Keluarga Burung Kenari Biru (2)
The day is coming...
Hari yang ditunggu-tunggu, di sisi lain terbersit ingin memperlambat laju waktu agar hari ini tidak cepat tiba.
Semakin hari, semakin banyak kardus yang ditumpuk di rumah. Rasanya tak selesai-selesai, barang yang belum dikemas ada lagi-ada lagi. Alhamdulillah di hari-hari terakhir ibu dan teteh ikut banyak membantu.
Sabtu.
Mobil dikirim lebih dulu. Akhirnya kami memutuskan, mobil dikirim ke Mataram dan akan kami bawa sendiri ke Maluk, Sumbawa, karena ongkosnya ada perbedaan terpaut jauh. Menyusul motor dikirim ke Bandung menggunakan KAI Logistik.
Minggu.
Hari pengosongan rumah, sungguh sibuk. Kami memesan 2 truk engkel yang masing-masing mengirim barang ke Cimahi dan Kalisari. Sedangkan untuk barang yang dikirim ke Sumbawa, kami menggunakan jasa kargo. Total ada 16 koli yang akan dikirim. Awalnya kami kira 100 kg itu sudah cukup banyak, taunya setelah ditimbang total ada 367 kg!! Ada 1 kardus berisi pakaian saja beratnya sampai 53 kg, dan kardus yang berisi buku sampai 43 kg. Lagi-lagi kami memutuskan barang dikirim ke Lombok, karena ongkosnya bisa terpangkas hampir setengahnya.
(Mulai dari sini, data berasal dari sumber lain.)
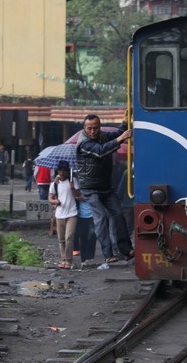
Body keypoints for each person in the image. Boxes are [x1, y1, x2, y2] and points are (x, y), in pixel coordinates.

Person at [75, 113, 134, 264]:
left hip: (106, 187)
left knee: (118, 214)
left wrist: (125, 121)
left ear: (99, 127)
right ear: (84, 129)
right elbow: (101, 151)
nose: (93, 131)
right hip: (90, 188)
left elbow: (118, 133)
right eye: (90, 129)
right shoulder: (83, 144)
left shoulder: (102, 135)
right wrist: (120, 139)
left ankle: (126, 250)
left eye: (95, 128)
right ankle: (108, 253)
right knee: (101, 217)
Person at [48, 161, 81, 270]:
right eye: (60, 170)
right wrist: (55, 201)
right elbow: (50, 198)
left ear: (68, 171)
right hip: (60, 214)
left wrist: (72, 188)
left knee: (69, 237)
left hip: (72, 213)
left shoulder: (73, 181)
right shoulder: (54, 184)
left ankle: (68, 260)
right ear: (58, 171)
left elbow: (79, 196)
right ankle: (63, 259)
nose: (62, 172)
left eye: (64, 170)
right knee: (61, 239)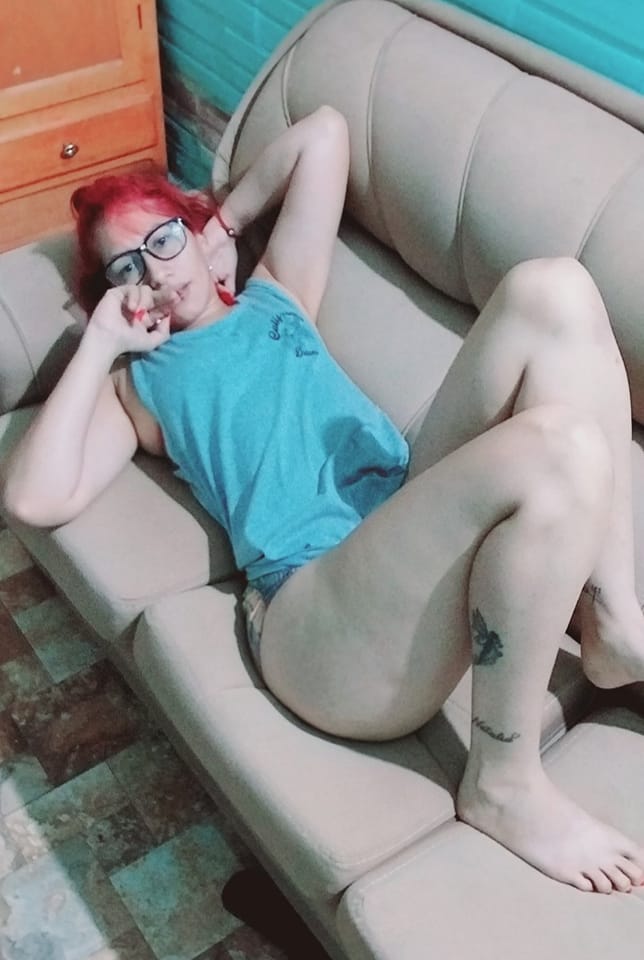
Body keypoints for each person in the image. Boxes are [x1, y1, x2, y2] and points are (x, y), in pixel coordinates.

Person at [3, 105, 644, 895]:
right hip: (315, 617)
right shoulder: (140, 386)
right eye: (126, 268)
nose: (157, 274)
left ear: (194, 232)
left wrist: (226, 222)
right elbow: (31, 498)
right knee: (560, 447)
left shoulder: (279, 293)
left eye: (163, 240)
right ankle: (502, 784)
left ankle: (614, 624)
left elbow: (327, 133)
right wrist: (101, 341)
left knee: (555, 288)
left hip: (404, 523)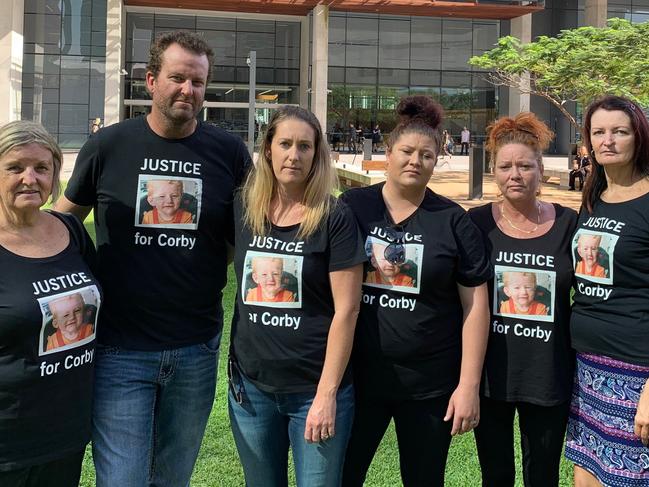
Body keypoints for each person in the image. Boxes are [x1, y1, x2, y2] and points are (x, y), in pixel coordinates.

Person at [54, 31, 251, 487]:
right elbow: (63, 225)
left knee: (172, 478)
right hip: (119, 348)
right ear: (150, 81)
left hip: (196, 347)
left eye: (198, 82)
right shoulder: (108, 147)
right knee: (122, 479)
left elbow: (241, 235)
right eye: (177, 78)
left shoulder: (229, 153)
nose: (188, 90)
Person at [341, 96, 491, 486]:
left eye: (426, 155)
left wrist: (468, 386)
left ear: (437, 159)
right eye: (406, 151)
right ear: (387, 153)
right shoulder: (353, 207)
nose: (415, 161)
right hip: (358, 377)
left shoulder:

Rencananya, kami akan minta bantuan teman untuk menyewa pick up dan mengantarkan barangnya kemudian ke Maluk.
Rumah, kosong. Rasanya lega, tapi hati ikut kosong juga, mengenang hampir 3 tahun tinggal di sini. Banyak yang terjadi, tangis dan tawa bergantian. Anak-anak yang tumbuh di sini dengan segala tingkah polahnya. Setiap sudut rumah ada cerita. Kehilangan, tapi akan selalu ada diingatan.
Penerbangan ke Lombok baru dijadwalkan hari Selasa, jadi masih ada waktu kami menghela napas. Kami menginap di hotel untuk sementara. Syahdu, bisa menikmati Jakarta dari lantai atas. Pasti kami rindu.